Before the full carnival of audience imaging begins to unfold, the first few sequences demonstrate, almost didactically, a clear contrast between unguarded and ambiguous emotional reactions to the work – awe, confusion, discomfort – and the cool affectless activity of the photographers. It is as if the latter functions as a defence against the former, as if the sickly sweet horror of Walker’s installation generates a need for such psychical protection.

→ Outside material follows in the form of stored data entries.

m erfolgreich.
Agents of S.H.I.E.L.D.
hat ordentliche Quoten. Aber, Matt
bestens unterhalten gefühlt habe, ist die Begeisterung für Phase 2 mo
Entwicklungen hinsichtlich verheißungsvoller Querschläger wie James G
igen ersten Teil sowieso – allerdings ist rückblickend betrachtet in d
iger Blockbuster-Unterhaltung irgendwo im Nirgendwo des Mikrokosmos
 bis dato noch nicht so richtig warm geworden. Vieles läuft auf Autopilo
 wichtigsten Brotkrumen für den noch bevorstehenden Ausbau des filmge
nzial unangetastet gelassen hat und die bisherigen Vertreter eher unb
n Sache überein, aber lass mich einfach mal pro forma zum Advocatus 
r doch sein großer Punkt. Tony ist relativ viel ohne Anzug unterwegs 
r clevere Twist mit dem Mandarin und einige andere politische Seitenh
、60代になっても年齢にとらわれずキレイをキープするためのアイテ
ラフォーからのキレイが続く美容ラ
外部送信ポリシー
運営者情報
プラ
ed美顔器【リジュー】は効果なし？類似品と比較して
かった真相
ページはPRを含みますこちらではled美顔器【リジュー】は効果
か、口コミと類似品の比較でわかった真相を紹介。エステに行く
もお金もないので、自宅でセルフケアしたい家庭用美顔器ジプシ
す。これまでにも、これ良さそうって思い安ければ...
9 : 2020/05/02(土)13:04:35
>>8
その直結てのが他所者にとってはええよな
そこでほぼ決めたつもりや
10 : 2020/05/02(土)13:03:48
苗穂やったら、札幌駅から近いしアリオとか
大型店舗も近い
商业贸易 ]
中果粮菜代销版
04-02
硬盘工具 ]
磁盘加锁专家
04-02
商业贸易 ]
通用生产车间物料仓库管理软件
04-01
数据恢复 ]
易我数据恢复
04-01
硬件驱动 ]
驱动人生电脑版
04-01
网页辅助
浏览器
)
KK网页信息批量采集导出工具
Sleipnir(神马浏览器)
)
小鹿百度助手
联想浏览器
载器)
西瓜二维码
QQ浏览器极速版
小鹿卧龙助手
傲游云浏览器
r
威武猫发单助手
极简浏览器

Walker’s choice of watercolour for the preparatory sketches, a popular colonial-era medium used by tourists seeking to capture picturesque scenes, has both historical significance and contemporary parallels. The widely prevalent vernacular imaging of the past is connected directly, in at least one sketch, Progeny (2014), to the contemporary scenes of selfimaging seen in An Audience. This blood-red watercolour shows a decapitated sphinx with a diminutive figure resembling one of the attendant sculptures, but now shown holding up a camera phone.
If An Audience conjures up similar parallels between past and present, the imaginative range of viewer reactions – from vulnerability to bold self-assertion to cautious curiosity – is perhaps stranger even than the fevered scenes of violence, reverence and horror seen in the watercolour sketches. I wonder if Walker might still be surprised at the footage from that final hot July day.